Page images and extracted text:

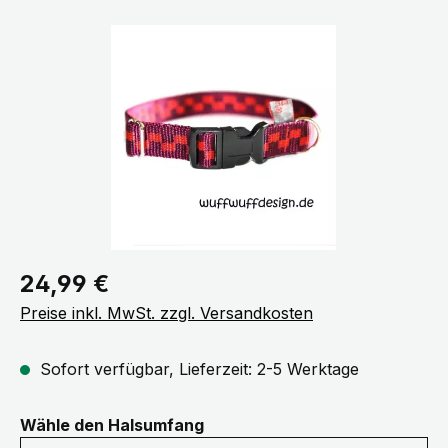
Bildergalerie überspringen
Regulärer Preis:
24,99 €
Preise inkl. MwSt. zzgl. Versandkosten
Sofort verfügbar, Lieferzeit: 2-5 Werktage
auswählen
Wähle den Halsumfang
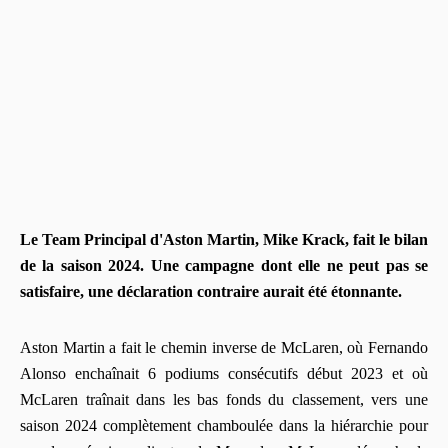
Le Team Principal d'Aston Martin, Mike Krack, fait le bilan
de la saison 2024. Une campagne dont elle ne peut pas se
satisfaire, une déclaration contraire aurait été étonnante.
Aston Martin a fait le chemin inverse de McLaren, où Fernando
Alonso enchaînait 6 podiums consécutifs début 2023 et où
McLaren traînait dans les bas fonds du classement, vers une
saison 2024 complètement chamboulée dans la hiérarchie pour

- Job
Print all of the records shown above exactly, leaving out each picture.

- Answer box
Bildergalerie überspringen
Regulärer Preis:
24,99 €
Preise inkl. MwSt. zzgl. Versandkosten
Sofort verfügbar, Lieferzeit: 2-5 Werktage
auswählen
Wähle den Halsumfang
Le Team Principal d'Aston Martin, Mike Krack, fait le bilan
de la saison 2024. Une campagne dont elle ne peut pas se
satisfaire, une déclaration contraire aurait été étonnante.
Aston Martin a fait le chemin inverse de McLaren, où Fernando
Alonso enchaînait 6 podiums consécutifs début 2023 et où
McLaren traînait dans les bas fonds du classement, vers une
saison 2024 complètement chamboulée dans la hiérarchie pour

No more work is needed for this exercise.